A few weeks ago I started an experiment: getting a box of vegetables delivered every week. It was in the nature of laying down a challenge to myself – could I cope with planning and cooking meals with whatever came in this week’s box, without ending up with a lot of mouldy unused veg.
So far it has been easier than I expected. I soon graduated to Abel and Cole boxes, which are pretty good quality and so far have not contained anything I didn’t instantly recognize. I have to admit that good quality veg makes the process a whole lot easier: it is more inspiring, more satisfying to cook, and there’s less of a scramble to use up items before they become completely inedible.
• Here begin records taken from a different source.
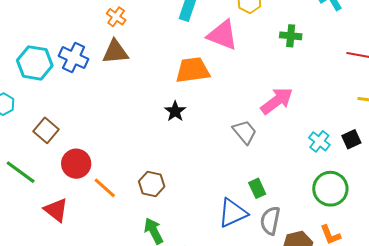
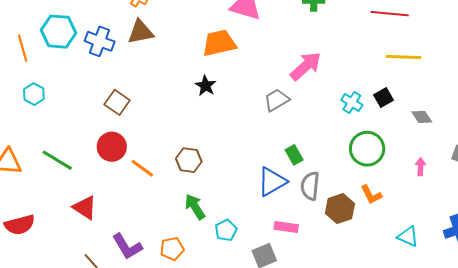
cyan hexagon: (35, 63) -> (59, 32), moved
brown square: (46, 130) -> (117, 102), moved
gray trapezoid: (245, 132) -> (277, 100), turned -76
red triangle: (56, 210) -> (85, 208), moved

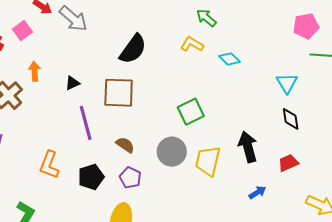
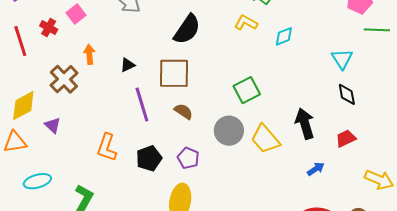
cyan diamond: (229, 59) -> (284, 36), turned -65
brown semicircle: (125, 145) -> (183, 111), moved
yellow trapezoid: (208, 161) -> (265, 139), turned -52

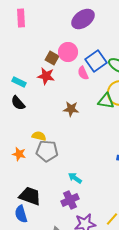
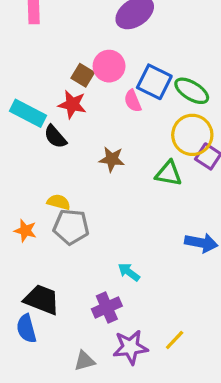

I would say that you need a certain amount of confidence as a cook to use a vegetable box. I tried one before as a young woman and couldn’t handle the pressure! You have to have a number of basic recipes up your sleeve – soups, rissottos, stir fries and so on – that will use just about any vegetable you can think of. I do prefer to go for very simple dishes, largely because I don’t often have time to get a lot of other ingredients bought in. Sometimes that means having the experience to just guess at what to do with a new vegetable – will it roast, and how long for, or can you stick it in the microwave, or will it go raw into a salad? Of course the internet does help! It’s amazing how much more confidence you have once you’ve watched a few video clips.
Results so far seem credible. This swede is about to be made into fritters to eat with fish. We are eating substantially more vegetables as a family. There is always salad to add to sandwiches when lunchboxes are being made. I am not, despite predictions, frazzled and running late with dinner every night. The only glut so far has been onions. So, cautiously, so far a success.